Thursday, October 1, 8865
Paul Dukas (1865-1935) - Sorcerer's Apprentice
Paul Dukas (1865-1935)
L'Apprenti Sorcier (1897)
Paul Abraham Dukas (October 1, 1865, Paris, France - May 17, 1935) was from a French-Jewish family. He studied under Théodore Dubois and Ernest Guiraud at the Conservatoire de Paris, where he became friends with the composer Claude Debussy. After completing his studies Dukas found work as a music critic and orchestrator; he was unusually gifted in orchestration and was one of the most sensitive and insightful critics of the era.

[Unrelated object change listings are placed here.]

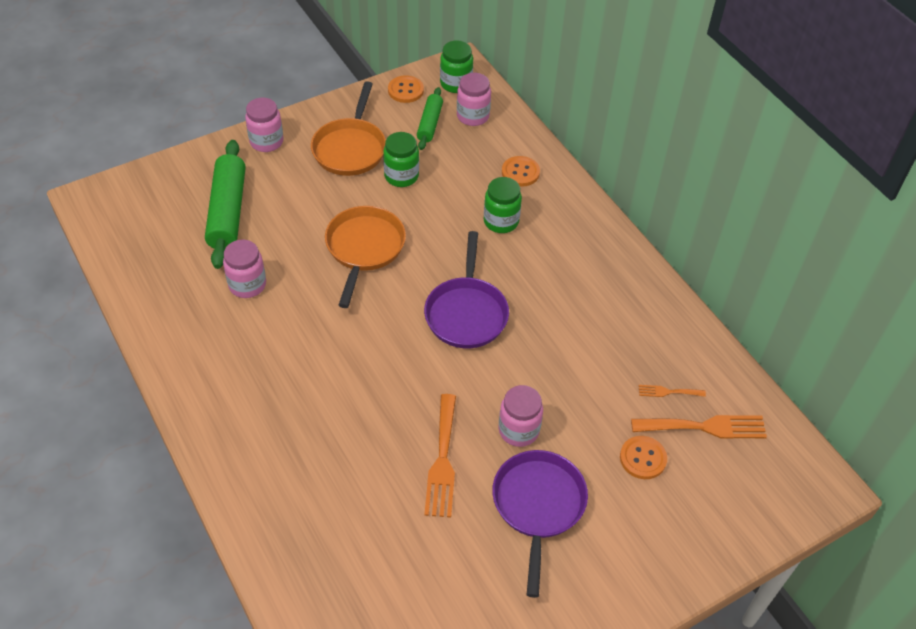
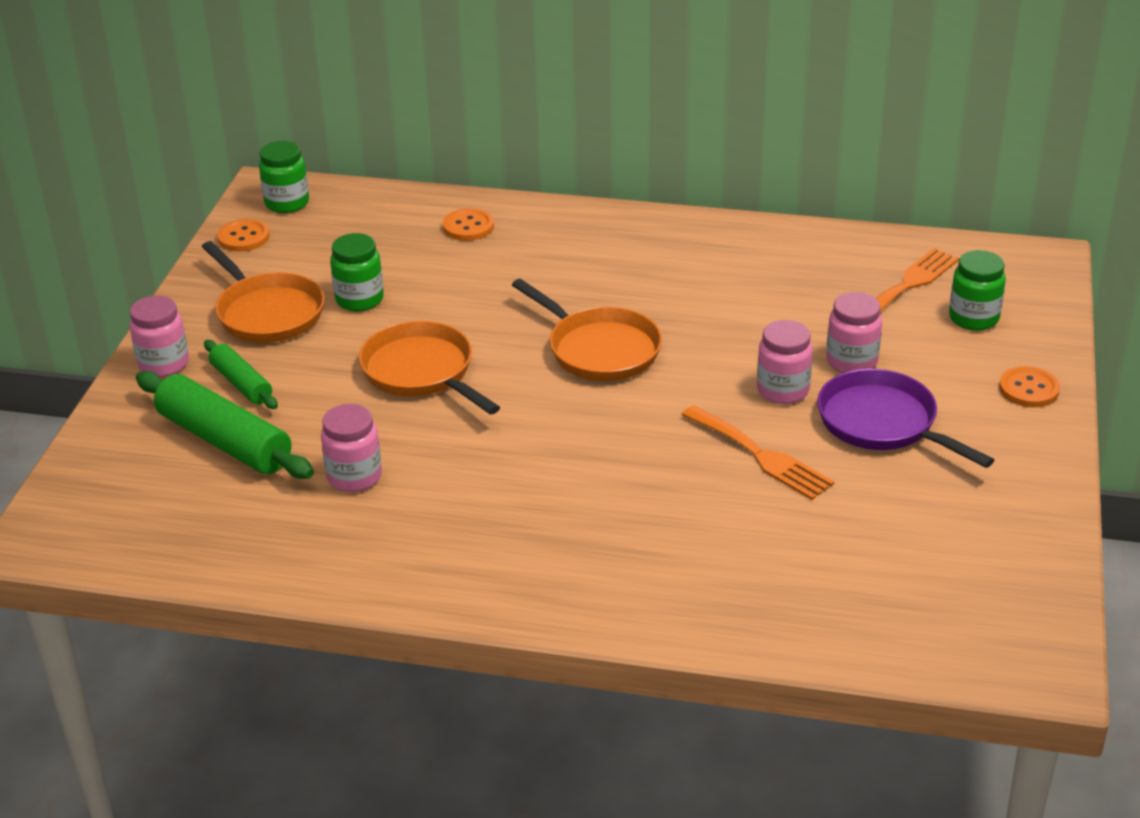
camera: 45 degrees left, 15 degrees down
green rolling pin [417,87,443,150] -> green rolling pin moved to [204,340,278,409]
purple pan [424,231,509,348] -> orange pan [512,279,662,381]
pink jar [457,73,491,126] -> pink jar moved to [826,292,882,373]
green jar [484,177,522,233] -> green jar moved to [949,250,1006,331]
orange button [620,436,667,479] -> orange button moved to [999,366,1060,407]
orange fork [639,385,706,397] -> none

Although Dukas wrote a fair amount of music, he was a perfectionist and destroyed many of his pieces out of dissatisfaction with them. Only a few of his compositions remain. His first surviving work of note is the energetic Symphony in C (1896), which belongs to the tradition of Beethoven and César Franck. Like Franck's only symphony, Dukas's is in three movements rather than the conventional four: Allegro non troppo, ma con fuoco; Andante espressive e fuoco; Allegro spiritoso.

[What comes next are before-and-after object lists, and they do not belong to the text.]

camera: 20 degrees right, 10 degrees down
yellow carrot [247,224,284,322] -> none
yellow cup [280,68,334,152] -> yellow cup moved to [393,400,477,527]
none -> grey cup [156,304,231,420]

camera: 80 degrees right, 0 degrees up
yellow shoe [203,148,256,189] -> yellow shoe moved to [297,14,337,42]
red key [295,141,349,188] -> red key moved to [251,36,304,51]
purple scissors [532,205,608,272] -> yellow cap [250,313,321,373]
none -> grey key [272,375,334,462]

The symphony was followed by another orchestral work, L'apprenti sorcier (The Sorcerer's Apprentice) (1897), which is based on Goethe's poem Der Zauberlehrling. The work was used in the Walt Disney film Fantasia. Dukas's rhythmic mastery and vivid orchestration are evident in both works.
The opera Ariane et Barbe-Bleue (Ariadne and Bluebeard), on which he worked from 1899 to 1907, has often been compared to Debussy's Pelléas et Mélisande, partly because of musical similarities and partly because both operas are based on libretti by Maurice Maeterlinck. The sumptuous oriental ballet La Péri (1912) was Dukas's last major work.
In the last decades of his life, Dukas became well known as a teacher of composition, with many famous students including Joaquín Rodrigo, Manuel Ponce, Maurice Duruflé, Olivier Messiaen, Jehan Alain, Carlos Chávez, and David Van Vactor. After Dukas died, he joined the scores of other famous people buried in the Père Lachaise cemetery in Paris.